The first (re)reading of the Saatchi Bill took place on 8 June in the Lords, with the second reading and general debate yet to be scheduled. A motion sent by Lord Saatchi to peers read: 'Attached is a standing Order 46 Motion for expedition. It re-sends the identical Bill back to the Commons, without the need for further time to be spent on it by our House, although the motion allows for a single short debate if peers want it.'

But considering how the Supreme Court's recent judgment in Montgomery v Lanarkshire Health Board [2015] UKSC 11 clarified how the law of negligence affects the doctor-patient relationship, does the Medical Innovation Bill now make even less sense than it did before?

Andy Hogan of the personal injury consultancy firm, Medical Negligence Team, highlights clause 2(1) of the Medical Innovation Bill, which states, '...any rule of the common law to the effect that a departure from the existing range of accepted medical treatments for a condition is not negligent if supported by a responsible body of medical opinion...'.

He went on to tell SJ that Montgomery demonstrates 'the flexibility, robustness and pragmatism of the common law to deal with clinical situations. Saatchi's fundamental misunderstanding is to believe that the Bolam test is a rule of law'.

Nigel Poole QC has also expertly blogged on the advancement of the common law, saying: 'I have always opposed this Bill but it is now clearer than ever that it is based on a misconception about the doctor-patient relationship and about who makes the decisions about treatment. Ironically it is the common law Lord Saatchi has condemned for maintaining the status quo that has developed. It is the Bill that is stuck in the past.'

Meanwhile, in the red corner, we find the Labour MP Rob Marris who is to introduce a Bill that would give terminally ill patients the right to die.

Drawn up in the House of Lords by the current shadow Lord Chancellor and justice secretary, Lord Falconer QC, the proposed Assisted Dying Bill ran out of time for a Commons debate during the last parliament, despite having garnered significant political and public support.

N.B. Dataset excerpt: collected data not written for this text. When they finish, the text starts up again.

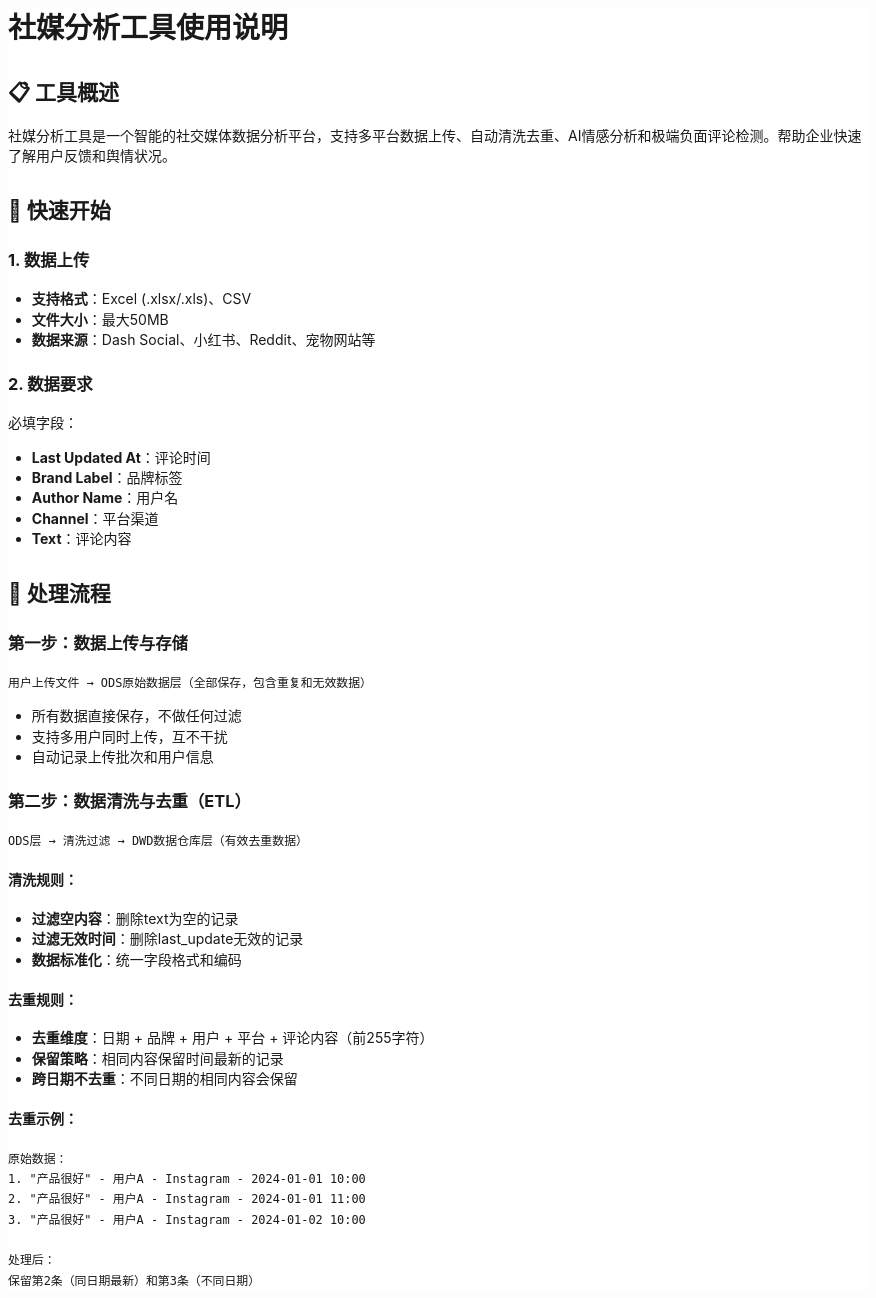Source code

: # 社媒分析工具使用说明

## 📋 工具概述

社媒分析工具是一个智能的社交媒体数据分析平台，支持多平台数据上传、自动清洗去重、AI情感分析和极端负面评论检测。帮助企业快速了解用户反馈和舆情状况。

## 🚀 快速开始

### 1. 数据上传
- **支持格式**：Excel (.xlsx/.xls)、CSV
- **文件大小**：最大50MB
- **数据来源**：Dash Social、小红书、Reddit、宠物网站等

### 2. 数据要求
必填字段：
- **Last Updated At**：评论时间
- **Brand Label**：品牌标签
- **Author Name**：用户名
- **Channel**：平台渠道
- **Text**：评论内容

## 🔄 处理流程

### 第一步：数据上传与存储
```
用户上传文件 → ODS原始数据层（全部保存，包含重复和无效数据）
```
- 所有数据直接保存，不做任何过滤
- 支持多用户同时上传，互不干扰
- 自动记录上传批次和用户信息

### 第二步：数据清洗与去重（ETL）
```
ODS层 → 清洗过滤 → DWD数据仓库层（有效去重数据）
```

#### 清洗规则：
- **过滤空内容**：删除text为空的记录
- **过滤无效时间**：删除last_update无效的记录
- **数据标准化**：统一字段格式和编码

#### 去重规则：
- **去重维度**：日期 + 品牌 + 用户 + 平台 + 评论内容（前255字符）
- **保留策略**：相同内容保留时间最新的记录
- **跨日期不去重**：不同日期的相同内容会保留

#### 去重示例：
```
原始数据：
1. "产品很好" - 用户A - Instagram - 2024-01-01 10:00
2. "产品很好" - 用户A - Instagram - 2024-01-01 11:00  
3. "产品很好" - 用户A - Instagram - 2024-01-02 10:00

处理后：
保留第2条（同日期最新）和第3条（不同日期）
```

Opinion polls - assuming we are all allowed to believe them after the general election - suggest that public support is vastly in favour of a change in the law. A poll conducted by the campaign group Dignity in Dying, found that 82 per cent of those surveryed would support the proposed law.

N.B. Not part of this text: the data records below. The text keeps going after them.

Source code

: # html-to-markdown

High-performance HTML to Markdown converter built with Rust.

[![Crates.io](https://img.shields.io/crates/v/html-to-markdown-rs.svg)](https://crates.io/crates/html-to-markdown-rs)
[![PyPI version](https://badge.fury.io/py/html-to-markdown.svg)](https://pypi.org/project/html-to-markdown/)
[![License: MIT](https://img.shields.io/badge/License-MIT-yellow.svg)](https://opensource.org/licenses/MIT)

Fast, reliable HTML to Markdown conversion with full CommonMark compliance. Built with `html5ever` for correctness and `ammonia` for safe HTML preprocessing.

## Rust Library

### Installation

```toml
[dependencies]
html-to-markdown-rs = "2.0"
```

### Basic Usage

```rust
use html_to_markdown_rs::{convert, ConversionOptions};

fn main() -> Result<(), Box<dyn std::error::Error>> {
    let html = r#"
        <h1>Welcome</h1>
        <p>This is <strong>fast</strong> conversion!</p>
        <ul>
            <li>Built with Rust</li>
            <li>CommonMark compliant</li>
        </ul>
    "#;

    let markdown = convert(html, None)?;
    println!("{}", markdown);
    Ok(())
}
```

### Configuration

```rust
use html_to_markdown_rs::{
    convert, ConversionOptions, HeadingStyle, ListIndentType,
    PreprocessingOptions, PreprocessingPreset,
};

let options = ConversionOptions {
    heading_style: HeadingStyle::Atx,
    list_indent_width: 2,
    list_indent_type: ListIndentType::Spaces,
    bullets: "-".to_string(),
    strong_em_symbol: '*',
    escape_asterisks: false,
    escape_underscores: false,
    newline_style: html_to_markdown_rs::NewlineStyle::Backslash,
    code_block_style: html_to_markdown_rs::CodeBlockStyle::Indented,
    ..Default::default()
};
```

Davina Hehir, director of legal strategy and policy at Dignity in Dying, told SJ last year that the public is in need of a compassionate law that can safeguard choice.

The issue of choice has received significant press coverage of late following the news of the Lancashire man, Jeffrey Spector, who took his own life at Swiss clinic Dignitas despite not being terminally ill, and an admission by professor Stephen Hawking that he would consider ending his life if he were in great pain or had nothing left to contribute.

Falconer's Bill is expected to be debated by MPs on 11 September, and while the former coalition government had promised to allow MPs a free vote in 2014, the new Tory majority government has yet to provide firm committment of the same.

Yet a Bill to allow for a compasionate death could be placed in the same category as that of gay marriage; a taboo issue that when previously debated - decades ago - was subsequently dismissed. Now, with societal attitudes much changed, politicians are perhaps likely to listen to the eletorate's progressive views.

Both Bills will certainly garner plenty of headlines - both sensationalist and otherwise - in the months to come. It is anybody's guess as to which, if any, of them will become law. What we can say for sure is that while Saatchi's Bill is stuck in the past, Falconer's may well be the future.